Location Guidance for Metalworking Industries
Attempting to establish universal location guidelines for siting facilities in the Fabricated Metal Manufacturing (332) sector as a whole is impossible — it’s just too wide a net with too many variables to be considered. However, some basic essentials are necessary for any company in the metalworking arena and therefore their location consultants to consider when contemplating expansion or relocation strategies.
Benchmarking — evaluate production processes, IT operation, sales, HR, accounting and other business activities. Determine inefficiencies that exist within the organization and isolate those that may be relative to economic geography.
Technology — assess not only shop floor equipment that integrates design with tooling, but determine if useless or legacy paper trails within the supply chain exist that slow communication between firm, customers and vendors. Proximity to universities with centers of excellence in manufacturing technology will be helpful in crafting new strategies for improving enterprise-wide technology efforts.
Labor — skills shortages and an aging workforce are commonplace in the metalworking industry.

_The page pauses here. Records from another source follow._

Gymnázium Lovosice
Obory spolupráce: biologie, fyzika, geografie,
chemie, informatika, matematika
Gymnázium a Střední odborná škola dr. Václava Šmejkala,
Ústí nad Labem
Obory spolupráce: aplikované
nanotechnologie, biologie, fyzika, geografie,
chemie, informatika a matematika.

Examine markets that have competent labor supply and be prepared for new learning, knowledge management and other challenges especially for newer-generation workers with different attitudes toward performance, compensation technology, etc.
Operational efficiencies — proximity to raw material sources, distance to end-point delivery, efficient transportation networks — these are necessary ingredients to any manufacturing operation. Especially in metalworking, attempting to select locations that can provide optimum operational effectiveness will reduce the impact of shrinking margins from rising offshore competition.

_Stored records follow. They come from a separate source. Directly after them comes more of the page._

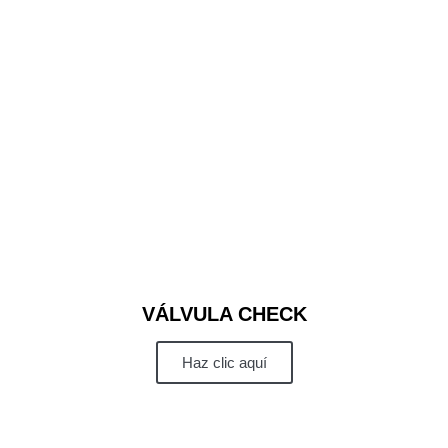
VÁLVULA CHECK
Haz clic aquí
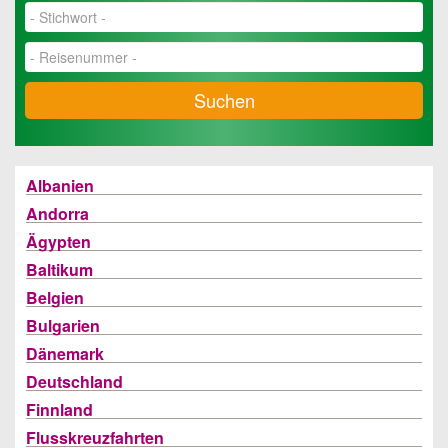
Suchen
Albanien
Andorra
Ägypten
Baltikum
Belgien
Bulgarien
Dänemark
Deutschland
Finnland
Flusskreuzfahrten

Business analytics — combine business performance analytics with external market data to determine growth or diminishment within the customer’s industry. Business analytics will predict future cost savings obtaining raw materials.
Quoting Baker Tilly, a leading accounting and advisory consultant, the metalworking industry is amid a structural change. Productivity and revenues are rising while the number of companies is in decline. New techniques are necessary to drive increased scale, productivity, market penetration and specialization. Flexibility to respond to regional and global opportunity represents the future for most metal fabricators.
Location recommendations must ultimately rely on the company’s ability to meet customer demands. That may mean relocation to a point closer to serve the existing base or seeking out untapped market potential that can provide technological efficiency and customer responsiveness. Increasingly, tomorrow’s site selectors will take on more of the role of management consultants to adequately provide in-depth market guidance to their clients striving to stay ahead of the competition in an industry undergoing fundamental change.